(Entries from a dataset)
══════

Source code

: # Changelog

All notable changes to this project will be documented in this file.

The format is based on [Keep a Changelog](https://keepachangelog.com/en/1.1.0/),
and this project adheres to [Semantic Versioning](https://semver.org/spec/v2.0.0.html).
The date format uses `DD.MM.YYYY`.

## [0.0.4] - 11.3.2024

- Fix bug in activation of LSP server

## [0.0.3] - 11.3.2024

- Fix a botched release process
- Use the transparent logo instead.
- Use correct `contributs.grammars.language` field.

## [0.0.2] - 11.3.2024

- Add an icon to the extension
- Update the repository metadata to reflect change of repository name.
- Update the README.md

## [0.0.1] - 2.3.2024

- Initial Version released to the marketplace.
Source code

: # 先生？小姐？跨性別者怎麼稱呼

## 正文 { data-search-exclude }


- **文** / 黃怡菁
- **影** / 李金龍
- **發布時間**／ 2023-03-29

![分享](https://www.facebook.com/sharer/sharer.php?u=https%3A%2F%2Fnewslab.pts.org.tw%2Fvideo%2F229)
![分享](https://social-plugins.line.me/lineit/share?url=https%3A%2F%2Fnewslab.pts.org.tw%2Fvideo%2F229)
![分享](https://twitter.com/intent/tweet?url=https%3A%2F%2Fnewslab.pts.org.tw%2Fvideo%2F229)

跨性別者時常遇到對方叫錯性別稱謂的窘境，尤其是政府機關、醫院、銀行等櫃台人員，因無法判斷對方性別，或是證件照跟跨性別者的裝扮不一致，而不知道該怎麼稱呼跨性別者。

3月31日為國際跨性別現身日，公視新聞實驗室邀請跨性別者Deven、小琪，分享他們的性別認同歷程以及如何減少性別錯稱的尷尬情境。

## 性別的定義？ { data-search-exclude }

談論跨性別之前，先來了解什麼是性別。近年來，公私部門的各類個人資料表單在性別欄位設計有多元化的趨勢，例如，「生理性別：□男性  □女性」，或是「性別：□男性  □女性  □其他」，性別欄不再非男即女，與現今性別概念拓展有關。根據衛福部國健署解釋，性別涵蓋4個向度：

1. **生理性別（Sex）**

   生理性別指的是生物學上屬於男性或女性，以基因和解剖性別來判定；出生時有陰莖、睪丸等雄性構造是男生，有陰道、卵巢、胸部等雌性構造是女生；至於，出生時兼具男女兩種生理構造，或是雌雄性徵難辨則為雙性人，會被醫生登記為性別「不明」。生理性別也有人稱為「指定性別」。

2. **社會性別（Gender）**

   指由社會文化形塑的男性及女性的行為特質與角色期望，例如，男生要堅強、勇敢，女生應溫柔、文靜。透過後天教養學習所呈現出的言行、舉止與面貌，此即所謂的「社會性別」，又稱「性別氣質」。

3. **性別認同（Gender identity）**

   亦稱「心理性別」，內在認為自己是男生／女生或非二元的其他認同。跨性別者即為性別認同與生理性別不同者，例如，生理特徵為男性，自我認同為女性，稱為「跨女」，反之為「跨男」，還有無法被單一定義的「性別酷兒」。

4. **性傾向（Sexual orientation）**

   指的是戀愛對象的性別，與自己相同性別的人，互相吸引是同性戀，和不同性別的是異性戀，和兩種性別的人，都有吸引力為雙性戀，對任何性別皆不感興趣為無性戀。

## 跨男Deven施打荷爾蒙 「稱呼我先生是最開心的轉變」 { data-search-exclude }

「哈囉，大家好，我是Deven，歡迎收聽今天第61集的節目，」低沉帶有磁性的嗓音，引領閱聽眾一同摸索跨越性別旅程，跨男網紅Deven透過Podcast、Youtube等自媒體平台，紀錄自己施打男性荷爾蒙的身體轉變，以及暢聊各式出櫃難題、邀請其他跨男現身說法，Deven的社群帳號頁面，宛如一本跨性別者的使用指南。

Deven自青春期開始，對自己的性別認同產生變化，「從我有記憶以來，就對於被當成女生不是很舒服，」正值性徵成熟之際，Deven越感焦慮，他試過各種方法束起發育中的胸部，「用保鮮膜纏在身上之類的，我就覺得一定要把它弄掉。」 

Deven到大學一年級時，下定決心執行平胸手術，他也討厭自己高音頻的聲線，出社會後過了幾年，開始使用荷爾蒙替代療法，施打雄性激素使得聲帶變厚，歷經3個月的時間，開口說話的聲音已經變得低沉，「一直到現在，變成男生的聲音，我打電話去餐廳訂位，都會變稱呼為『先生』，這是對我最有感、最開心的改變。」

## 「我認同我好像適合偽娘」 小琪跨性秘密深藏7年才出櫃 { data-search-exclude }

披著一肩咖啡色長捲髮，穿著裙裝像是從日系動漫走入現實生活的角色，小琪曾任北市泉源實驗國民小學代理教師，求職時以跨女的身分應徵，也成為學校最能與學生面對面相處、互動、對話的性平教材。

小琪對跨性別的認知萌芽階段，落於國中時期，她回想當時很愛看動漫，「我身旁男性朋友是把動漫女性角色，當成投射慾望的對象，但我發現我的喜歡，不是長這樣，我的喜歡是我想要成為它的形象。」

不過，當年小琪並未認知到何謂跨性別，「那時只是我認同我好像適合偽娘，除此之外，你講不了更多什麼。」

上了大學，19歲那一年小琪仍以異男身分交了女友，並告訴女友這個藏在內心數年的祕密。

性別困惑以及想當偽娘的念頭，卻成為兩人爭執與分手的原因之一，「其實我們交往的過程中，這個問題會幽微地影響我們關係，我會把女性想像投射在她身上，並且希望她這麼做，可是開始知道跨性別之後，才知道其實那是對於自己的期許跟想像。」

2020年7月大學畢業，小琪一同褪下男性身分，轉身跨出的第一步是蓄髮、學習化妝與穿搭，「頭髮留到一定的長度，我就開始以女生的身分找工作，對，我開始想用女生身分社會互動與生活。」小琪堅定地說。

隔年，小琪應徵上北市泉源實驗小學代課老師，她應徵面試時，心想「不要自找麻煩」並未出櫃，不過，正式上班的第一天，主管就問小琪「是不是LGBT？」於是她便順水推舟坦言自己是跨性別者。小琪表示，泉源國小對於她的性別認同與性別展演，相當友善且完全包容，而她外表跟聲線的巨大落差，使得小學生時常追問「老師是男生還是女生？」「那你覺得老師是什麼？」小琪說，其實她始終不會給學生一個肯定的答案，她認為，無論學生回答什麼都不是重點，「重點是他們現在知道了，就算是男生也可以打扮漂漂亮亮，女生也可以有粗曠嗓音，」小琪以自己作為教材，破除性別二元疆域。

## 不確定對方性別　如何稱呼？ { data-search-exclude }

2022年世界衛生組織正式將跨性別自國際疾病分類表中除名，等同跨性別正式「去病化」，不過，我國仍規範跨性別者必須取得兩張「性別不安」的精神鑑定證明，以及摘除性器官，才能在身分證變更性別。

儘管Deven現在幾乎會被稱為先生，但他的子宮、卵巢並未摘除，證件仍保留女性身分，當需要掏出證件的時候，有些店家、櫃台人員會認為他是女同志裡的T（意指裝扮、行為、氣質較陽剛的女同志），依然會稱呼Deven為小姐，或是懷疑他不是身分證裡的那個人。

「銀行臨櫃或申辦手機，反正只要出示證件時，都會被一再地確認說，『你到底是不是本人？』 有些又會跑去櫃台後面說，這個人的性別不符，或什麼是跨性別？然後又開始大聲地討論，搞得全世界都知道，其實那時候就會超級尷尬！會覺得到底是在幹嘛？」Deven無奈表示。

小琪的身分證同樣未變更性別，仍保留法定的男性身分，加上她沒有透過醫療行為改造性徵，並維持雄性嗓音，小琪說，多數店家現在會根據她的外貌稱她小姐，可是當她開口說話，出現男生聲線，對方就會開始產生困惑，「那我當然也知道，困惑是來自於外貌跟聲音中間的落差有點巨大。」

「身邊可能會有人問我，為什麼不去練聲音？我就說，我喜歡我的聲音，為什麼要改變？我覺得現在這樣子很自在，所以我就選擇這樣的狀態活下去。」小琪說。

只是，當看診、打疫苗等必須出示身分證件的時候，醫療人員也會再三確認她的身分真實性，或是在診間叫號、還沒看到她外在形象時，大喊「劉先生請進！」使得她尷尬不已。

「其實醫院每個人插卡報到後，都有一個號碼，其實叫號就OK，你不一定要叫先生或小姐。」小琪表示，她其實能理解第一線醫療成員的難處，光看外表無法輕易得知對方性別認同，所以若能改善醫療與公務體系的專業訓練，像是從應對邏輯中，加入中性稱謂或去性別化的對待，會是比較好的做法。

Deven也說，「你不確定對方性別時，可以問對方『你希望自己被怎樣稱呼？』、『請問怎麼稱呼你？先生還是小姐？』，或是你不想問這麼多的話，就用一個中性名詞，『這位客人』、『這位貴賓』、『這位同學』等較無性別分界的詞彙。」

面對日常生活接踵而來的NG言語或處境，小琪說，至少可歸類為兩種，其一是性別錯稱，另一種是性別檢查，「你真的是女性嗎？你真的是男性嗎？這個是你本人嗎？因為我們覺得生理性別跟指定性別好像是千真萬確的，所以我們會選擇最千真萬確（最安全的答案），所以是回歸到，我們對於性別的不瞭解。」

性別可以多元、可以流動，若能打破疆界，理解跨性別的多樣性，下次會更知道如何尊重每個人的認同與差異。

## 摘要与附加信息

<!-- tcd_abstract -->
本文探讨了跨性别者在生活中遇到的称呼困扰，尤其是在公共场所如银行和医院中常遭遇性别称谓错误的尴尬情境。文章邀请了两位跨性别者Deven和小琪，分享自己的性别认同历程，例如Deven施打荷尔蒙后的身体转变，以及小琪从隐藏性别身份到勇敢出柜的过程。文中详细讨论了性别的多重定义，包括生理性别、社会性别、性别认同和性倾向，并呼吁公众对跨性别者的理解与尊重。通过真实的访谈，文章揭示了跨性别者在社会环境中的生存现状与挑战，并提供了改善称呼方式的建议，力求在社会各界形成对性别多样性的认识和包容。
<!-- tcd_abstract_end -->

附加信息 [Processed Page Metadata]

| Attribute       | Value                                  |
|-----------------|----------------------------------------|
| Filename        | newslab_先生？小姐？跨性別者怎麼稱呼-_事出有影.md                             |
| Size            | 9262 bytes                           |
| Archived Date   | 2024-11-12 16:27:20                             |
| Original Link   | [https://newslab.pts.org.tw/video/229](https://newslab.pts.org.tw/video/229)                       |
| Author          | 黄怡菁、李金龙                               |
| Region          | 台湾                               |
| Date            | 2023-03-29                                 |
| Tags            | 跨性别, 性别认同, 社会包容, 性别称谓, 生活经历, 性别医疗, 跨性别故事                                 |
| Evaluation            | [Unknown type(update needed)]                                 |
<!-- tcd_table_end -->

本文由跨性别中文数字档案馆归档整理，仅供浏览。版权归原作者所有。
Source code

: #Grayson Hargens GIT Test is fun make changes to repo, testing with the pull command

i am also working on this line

══════

**Aim of the task**
Reproduce word for word the part of the entries above that opens at their very start and closes with the line containing "## [0.0.4] - 11.3.2024", including both ends.

**Response area**
Source code

: # Changelog

All notable changes to this project will be documented in this file.

The format is based on [Keep a Changelog](https://keepachangelog.com/en/1.1.0/),
and this project adheres to [Semantic Versioning](https://semver.org/spec/v2.0.0.html).
The date format uses `DD.MM.YYYY`.

## [0.0.4] - 11.3.2024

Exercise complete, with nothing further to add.